Traditionally, people cleaned themselves by taking baths. The culture around bathing is rich – from the taking of healing waters in a spa town to the more modern relaxation in a bubble bath with a glass of wine or cup of tea and a book. (Which of showering or bathing requires less water, and is cheaper and more environmentally friendly, depends on the duration of the shower. And while some say a shower is more hygienic since the dirt is flushed away, others indicate the difference is too small to matter.)
In the 1950s, says Southerton, Brits got access to running water in bathrooms. Soon, a new invention followed: A hose attached to the taps, topped with a plastic sieve – a showerhead. Today, many houses are built, and student halls rebuilt, so that each room has an en-suite. "If you've only got one shower for a family of five, that's a disincentive to shower," Southerton explains. "But if you just jump out of bed and walk into your own private shower..." The sheer availability of showers – once installed to make it easier for us to keep clean – now means we shower more.
How to shower less and still be fine
• Stop showering out of habit – wash yourself when you need to
• Consider your "transition showers" – eg. are there other ways to mark the end of the working day?

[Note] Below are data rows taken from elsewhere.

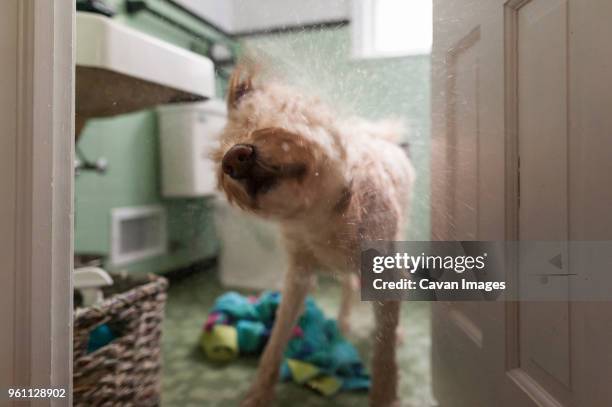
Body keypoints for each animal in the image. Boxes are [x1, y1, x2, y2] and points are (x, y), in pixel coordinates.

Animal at [212, 65, 416, 406]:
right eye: (231, 133)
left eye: (281, 113)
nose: (234, 158)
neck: (323, 212)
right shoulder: (298, 274)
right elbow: (277, 338)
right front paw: (258, 394)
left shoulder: (384, 267)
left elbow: (384, 351)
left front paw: (385, 394)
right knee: (348, 286)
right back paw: (343, 323)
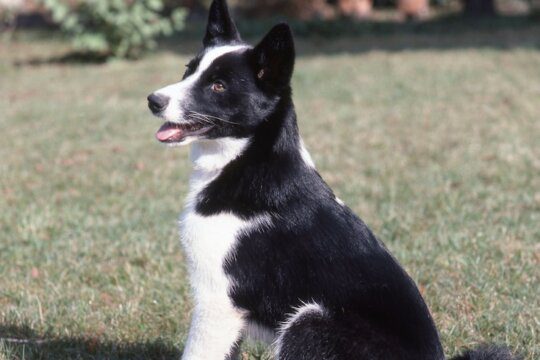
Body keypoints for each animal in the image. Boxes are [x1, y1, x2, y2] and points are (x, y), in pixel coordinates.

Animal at [147, 1, 520, 358]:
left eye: (218, 85)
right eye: (188, 70)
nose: (153, 100)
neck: (249, 160)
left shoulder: (218, 304)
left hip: (309, 320)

• Do what Ashton Kutcher does – focus on the key areas
• Don't forget to wash your hands as usual
The humble shower has also attained new meaning. During the 1900s, a burgeoning advertising business attached new symbolism to our bathrooms. The shower, says Southerton, was marketed as a tool for saving time, but also for reinvigoration. Around 1970, shower ads consisted of simple drawings of a bath with a shower head, but by the 1980s, the images were always of a woman, relaxing and surrounded by steam. Showering had become a leisure activity. It also helps us change context. We switch a lot between roles: the office worker, the tennis player, the parent, the friend meeting for dinner. Showering is a threshold activity. The shower cubicle is a portal that transforms us from one persona to another.
"If you go 100 years back, we didn't shower every day, because the shower was not a normal thing to have," Professor Kristen Gram-Hanssen from the Department of the Build Environment of Aalborg University in Denmark, tells me. "We don't shower because of health. We shower because it's a normal thing to do."

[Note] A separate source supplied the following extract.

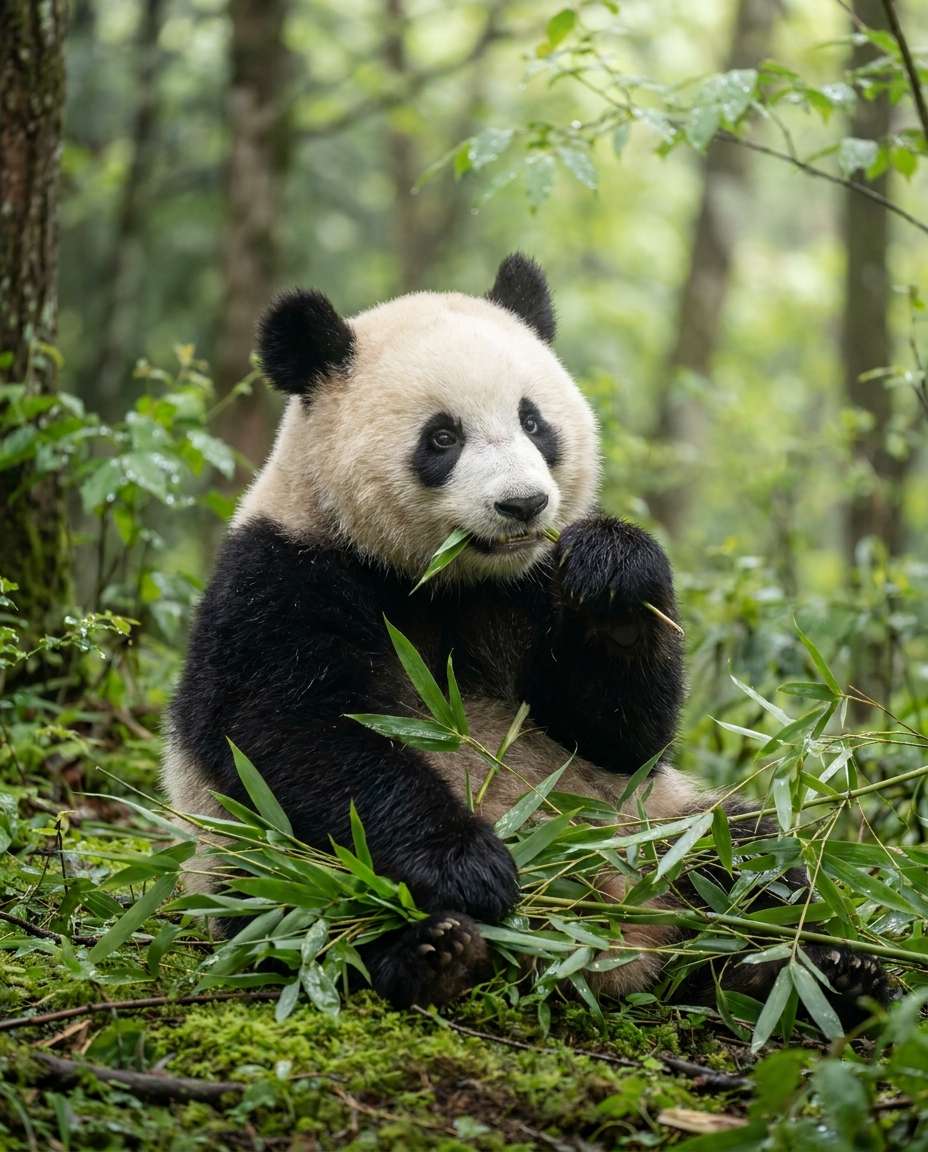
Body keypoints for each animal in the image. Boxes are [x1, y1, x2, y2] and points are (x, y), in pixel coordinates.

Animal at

The social contract aspect of frequent showering becomes evident when we put ourselves in environments like trekking holidays or music festivals, she says. There, different norms come into play, and suddenly it is okay to shower less.
What does the future hold? Will we all soon avoid the shower cubicle? Not likely. The academics do not see any significant trend of people showering less for environmental reasons. "This isn't the story of how things creep up and creep up, and then we all say: 'Oh, that was a bad idea! Let's stop'," says Southerton. "You can't unwind the clock. The norms of showering are now embedded in our society."
It seems my less-than-daily showers will continue to stand out to some. I take heart from McCarthy. "I do think a lot of the showering is performative," he says. "Why are we washing? Mostly because we're afraid somebody else will tell us that we're smelling... I faced that fear, and I live."